Part2-Analysis.R

# 
# Let's practice!
# ===============
# 
# In this section we will cover:
# 
#  1. Working directories
#  2. Reading in data
#  3. Advanced data manipulation
#  4. Statistical Analysis
#  
#  
# Step 1: Working Directories
# ---------------------------
# 
# A working directory is the folder on your computer where you are currently
# working. You can find out your current working directory by typing `getwd()`

getwd()

# If you've downloaded and un-zipped this directory to your desktop, you might
# see something like `/Users/<yourname>/Desktop/APS_IntroR_2019`. This is the
# default place where R will begin reading and writing files. For example, you
# can use the function `list.files()` to view the files in your current working
# directory. These are the same files that we downloaded earlier. If you're
# using Rstudio, you can compare the file list with the "Files" tab in the
# bottom right panel. 
# 
# In order to use `list.files()`, we should provide it with a file path. We can
# provide it a ".", which means "here" to most computer programs.

list.files(".")

# You can see that the first entry in here is "data". This is where we've placed
# the field_data example data. 

list.files("data")

# Step 2: Reading in Data
# ------------------------
# 
# 
# We can use the `read.csv()` function to read (or import) these data into R. 
# It's important to remember that while in R, these data are simply a copy kept 
# *in memory*, not on the disk, so we don't have to worry too much about
# accidentally deleting the data :).
# 
# So, how do we actually USE the `read.csv()` function? 

?read.csv

# You will notice that the help page describes all the sibling functions, too:
# `read.table()`, `read.csv2()`, `read.delim()`, `read.delim2()`. Let's read the 
# Description and Usage first. All arguments except 'file' have a default value
# (e.g. header = TRUE). You do not need to specify these arguments unless you want 
# to change the default. Let's use `read.csv()` with the default values.

read.csv("data/fungicide_dat.csv")

# Let's use `read.table()` with the default values.
read.table("data/fungicide_dat.csv")

# This has two issues:
# 
# 1. The column names are treated as the first row. This is because the default 
#    for header is FALSE in `read.table()`. We should change to header = TRUE. 
# 2. The data is presented as one column, 'V1'. This is because the separator for 
#    each cell in the data is a "," and not "" (space). We should change to sep = ",". 

read.table("data/fungicide_dat.csv", header = TRUE, sep = ",")

· · · · ·

In the R script above, why does `read.table()` with its default values show the file as a single column named 'V1'?

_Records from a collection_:

· · · · ·

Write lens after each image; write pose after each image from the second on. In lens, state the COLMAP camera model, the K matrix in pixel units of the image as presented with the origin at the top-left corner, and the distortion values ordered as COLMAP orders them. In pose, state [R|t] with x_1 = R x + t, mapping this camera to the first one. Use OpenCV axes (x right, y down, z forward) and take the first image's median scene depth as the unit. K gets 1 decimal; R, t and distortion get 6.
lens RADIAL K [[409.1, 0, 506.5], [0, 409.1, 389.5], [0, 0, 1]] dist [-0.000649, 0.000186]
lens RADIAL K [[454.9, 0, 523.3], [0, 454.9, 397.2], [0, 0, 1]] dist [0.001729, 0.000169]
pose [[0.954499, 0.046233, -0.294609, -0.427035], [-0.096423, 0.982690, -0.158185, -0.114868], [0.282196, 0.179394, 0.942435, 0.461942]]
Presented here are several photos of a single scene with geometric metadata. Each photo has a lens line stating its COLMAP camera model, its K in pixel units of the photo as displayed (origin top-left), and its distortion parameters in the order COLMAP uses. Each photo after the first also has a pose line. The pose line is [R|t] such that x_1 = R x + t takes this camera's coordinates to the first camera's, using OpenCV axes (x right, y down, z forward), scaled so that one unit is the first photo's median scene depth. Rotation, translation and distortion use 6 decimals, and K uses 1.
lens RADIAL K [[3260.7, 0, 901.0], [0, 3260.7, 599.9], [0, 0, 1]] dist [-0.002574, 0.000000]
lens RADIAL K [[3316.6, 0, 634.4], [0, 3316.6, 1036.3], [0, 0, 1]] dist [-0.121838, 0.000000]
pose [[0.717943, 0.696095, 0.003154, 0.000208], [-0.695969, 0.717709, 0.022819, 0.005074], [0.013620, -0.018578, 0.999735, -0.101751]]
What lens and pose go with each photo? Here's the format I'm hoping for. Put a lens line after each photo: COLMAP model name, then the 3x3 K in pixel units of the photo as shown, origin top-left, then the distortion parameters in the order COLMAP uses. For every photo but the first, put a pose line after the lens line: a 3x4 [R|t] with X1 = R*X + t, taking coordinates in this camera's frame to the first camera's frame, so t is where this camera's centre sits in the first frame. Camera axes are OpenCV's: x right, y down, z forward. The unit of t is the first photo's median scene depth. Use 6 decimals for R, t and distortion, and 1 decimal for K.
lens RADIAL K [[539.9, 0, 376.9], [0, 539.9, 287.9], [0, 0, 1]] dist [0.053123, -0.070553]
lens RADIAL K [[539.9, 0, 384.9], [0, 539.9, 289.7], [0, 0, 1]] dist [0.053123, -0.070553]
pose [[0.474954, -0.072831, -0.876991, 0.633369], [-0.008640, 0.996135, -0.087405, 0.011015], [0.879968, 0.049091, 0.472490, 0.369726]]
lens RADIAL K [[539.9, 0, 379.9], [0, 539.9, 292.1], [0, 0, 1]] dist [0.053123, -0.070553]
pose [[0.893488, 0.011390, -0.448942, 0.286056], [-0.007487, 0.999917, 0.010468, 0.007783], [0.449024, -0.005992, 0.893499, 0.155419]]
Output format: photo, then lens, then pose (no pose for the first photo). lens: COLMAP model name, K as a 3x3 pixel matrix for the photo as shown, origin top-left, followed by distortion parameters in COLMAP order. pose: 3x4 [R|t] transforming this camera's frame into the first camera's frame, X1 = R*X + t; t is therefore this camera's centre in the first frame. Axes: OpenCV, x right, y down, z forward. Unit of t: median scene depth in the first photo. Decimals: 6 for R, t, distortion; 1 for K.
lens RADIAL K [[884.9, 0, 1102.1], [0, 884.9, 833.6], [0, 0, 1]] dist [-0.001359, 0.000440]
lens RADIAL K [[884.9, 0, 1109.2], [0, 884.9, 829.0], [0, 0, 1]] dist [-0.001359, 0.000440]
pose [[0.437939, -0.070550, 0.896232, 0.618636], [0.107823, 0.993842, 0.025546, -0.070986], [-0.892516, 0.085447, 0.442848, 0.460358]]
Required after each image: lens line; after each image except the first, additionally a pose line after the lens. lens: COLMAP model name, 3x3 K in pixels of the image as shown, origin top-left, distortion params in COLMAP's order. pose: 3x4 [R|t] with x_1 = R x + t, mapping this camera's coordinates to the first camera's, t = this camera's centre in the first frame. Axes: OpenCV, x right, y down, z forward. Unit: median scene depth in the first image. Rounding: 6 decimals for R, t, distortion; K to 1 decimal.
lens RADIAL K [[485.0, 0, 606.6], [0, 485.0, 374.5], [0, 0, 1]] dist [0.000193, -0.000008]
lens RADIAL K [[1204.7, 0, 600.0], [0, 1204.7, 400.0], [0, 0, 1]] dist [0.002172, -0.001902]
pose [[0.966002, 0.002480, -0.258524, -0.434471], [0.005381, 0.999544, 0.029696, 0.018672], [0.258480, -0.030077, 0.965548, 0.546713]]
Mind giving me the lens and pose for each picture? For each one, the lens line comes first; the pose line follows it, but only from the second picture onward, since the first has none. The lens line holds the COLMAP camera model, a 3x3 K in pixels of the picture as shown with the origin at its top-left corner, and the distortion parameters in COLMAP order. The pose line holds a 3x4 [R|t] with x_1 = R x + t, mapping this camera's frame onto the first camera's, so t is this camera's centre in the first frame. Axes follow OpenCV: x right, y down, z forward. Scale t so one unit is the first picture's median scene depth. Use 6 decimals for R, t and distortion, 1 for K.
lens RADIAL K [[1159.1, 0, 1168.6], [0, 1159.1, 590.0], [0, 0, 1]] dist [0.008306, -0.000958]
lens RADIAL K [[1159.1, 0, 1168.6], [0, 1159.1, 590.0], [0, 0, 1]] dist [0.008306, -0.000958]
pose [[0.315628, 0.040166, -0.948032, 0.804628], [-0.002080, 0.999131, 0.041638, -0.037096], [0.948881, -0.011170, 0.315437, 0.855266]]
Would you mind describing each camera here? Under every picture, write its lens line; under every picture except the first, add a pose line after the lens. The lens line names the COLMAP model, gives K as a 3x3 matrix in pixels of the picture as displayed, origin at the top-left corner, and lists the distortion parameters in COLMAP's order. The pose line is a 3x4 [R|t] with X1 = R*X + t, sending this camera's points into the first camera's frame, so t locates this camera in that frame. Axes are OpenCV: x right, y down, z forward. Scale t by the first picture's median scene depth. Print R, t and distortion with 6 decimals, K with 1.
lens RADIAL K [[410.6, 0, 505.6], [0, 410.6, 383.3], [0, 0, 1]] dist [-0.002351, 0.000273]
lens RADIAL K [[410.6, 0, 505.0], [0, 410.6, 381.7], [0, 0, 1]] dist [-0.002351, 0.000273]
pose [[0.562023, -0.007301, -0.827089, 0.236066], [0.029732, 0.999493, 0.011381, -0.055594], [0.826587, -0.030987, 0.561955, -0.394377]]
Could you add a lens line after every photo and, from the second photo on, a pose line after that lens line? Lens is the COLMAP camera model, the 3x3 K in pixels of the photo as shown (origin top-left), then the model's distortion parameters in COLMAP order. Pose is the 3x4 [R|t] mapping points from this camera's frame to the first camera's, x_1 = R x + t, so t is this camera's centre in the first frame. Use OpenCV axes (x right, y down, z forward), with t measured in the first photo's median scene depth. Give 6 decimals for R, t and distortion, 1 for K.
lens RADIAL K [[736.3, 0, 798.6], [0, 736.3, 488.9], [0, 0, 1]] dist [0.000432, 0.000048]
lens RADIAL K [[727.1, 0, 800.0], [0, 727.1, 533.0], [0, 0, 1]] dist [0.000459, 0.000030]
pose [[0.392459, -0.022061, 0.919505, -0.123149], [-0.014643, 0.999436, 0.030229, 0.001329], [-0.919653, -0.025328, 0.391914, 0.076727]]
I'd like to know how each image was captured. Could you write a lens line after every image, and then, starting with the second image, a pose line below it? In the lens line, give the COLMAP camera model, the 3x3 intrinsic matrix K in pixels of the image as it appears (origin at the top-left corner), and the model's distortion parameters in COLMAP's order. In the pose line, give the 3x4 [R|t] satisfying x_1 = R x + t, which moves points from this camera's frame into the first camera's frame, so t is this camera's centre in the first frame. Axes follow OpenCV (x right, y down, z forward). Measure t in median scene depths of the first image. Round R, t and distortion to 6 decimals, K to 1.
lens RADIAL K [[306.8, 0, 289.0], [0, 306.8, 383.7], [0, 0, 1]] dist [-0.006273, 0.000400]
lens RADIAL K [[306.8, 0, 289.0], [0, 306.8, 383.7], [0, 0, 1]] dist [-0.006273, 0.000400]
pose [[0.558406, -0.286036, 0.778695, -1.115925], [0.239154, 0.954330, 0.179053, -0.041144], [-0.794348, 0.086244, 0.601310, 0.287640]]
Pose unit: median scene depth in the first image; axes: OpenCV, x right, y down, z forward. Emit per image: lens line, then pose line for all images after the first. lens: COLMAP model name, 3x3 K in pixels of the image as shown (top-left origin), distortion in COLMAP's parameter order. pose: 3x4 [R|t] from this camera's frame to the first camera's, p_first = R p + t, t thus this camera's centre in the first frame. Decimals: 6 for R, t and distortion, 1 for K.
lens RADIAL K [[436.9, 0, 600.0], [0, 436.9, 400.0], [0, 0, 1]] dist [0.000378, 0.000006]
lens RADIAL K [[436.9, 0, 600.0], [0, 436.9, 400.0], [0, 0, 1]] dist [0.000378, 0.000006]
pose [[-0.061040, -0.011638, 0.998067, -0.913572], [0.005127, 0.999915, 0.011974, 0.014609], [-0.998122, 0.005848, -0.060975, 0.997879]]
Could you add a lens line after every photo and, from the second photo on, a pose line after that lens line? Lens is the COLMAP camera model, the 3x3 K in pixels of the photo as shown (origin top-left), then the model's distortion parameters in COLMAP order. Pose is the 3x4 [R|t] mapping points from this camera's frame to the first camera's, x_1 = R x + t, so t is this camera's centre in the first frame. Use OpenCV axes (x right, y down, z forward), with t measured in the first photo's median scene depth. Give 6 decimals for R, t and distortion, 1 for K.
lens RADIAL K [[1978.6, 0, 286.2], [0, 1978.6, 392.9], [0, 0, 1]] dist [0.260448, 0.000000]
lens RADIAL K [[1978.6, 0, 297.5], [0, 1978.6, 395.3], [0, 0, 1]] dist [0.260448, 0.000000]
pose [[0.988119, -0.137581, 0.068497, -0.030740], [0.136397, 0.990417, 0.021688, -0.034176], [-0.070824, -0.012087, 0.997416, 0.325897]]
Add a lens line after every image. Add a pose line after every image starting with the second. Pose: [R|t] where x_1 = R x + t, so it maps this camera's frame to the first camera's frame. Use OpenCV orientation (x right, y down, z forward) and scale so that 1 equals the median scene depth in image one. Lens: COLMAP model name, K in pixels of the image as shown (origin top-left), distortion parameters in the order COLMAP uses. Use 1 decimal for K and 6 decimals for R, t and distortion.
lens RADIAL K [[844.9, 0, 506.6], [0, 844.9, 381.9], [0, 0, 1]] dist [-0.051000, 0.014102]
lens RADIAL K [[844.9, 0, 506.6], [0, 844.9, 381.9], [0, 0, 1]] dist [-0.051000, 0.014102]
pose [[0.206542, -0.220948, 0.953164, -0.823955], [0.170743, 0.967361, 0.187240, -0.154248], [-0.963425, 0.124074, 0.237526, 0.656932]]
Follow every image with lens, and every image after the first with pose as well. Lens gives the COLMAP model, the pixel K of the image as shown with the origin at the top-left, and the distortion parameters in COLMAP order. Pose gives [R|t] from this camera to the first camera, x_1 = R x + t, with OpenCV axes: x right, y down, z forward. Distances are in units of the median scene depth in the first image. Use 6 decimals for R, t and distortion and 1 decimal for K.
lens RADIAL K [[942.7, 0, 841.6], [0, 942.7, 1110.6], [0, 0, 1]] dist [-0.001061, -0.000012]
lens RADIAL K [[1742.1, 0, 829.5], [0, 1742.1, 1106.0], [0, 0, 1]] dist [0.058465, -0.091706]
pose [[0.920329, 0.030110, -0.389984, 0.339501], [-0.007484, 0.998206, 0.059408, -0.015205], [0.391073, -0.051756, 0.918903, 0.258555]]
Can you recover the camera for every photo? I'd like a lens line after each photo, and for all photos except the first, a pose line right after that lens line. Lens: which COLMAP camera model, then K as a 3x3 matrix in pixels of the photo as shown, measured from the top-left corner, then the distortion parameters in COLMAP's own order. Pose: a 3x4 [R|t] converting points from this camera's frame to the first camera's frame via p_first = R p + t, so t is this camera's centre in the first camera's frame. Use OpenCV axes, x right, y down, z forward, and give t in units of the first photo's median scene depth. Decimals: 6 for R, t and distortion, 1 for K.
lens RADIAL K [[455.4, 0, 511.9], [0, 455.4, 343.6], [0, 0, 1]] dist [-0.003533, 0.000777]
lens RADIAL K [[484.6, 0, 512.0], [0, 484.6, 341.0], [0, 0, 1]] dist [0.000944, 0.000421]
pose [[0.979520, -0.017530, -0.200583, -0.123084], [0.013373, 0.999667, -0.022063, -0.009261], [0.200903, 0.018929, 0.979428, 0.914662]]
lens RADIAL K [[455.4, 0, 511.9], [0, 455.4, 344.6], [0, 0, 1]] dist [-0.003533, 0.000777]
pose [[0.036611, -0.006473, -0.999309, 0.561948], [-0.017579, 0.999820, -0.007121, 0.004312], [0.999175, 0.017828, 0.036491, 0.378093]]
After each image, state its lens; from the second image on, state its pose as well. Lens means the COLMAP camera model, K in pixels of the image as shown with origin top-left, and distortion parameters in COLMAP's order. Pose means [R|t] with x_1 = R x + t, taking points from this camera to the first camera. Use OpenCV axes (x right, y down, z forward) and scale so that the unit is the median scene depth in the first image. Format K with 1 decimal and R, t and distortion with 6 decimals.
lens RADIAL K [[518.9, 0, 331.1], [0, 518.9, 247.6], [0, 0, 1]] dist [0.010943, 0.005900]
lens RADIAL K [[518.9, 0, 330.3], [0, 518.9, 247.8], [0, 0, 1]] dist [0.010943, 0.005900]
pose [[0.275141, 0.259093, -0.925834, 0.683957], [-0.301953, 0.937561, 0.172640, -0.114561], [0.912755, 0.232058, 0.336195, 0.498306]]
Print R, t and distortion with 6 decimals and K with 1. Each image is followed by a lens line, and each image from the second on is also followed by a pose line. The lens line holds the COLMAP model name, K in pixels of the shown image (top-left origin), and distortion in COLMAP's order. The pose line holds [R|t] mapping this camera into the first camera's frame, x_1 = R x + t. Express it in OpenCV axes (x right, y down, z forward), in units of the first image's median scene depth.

· · · · ·

_Written solution_:
Because each cell in the file is separated by "," and not by a space.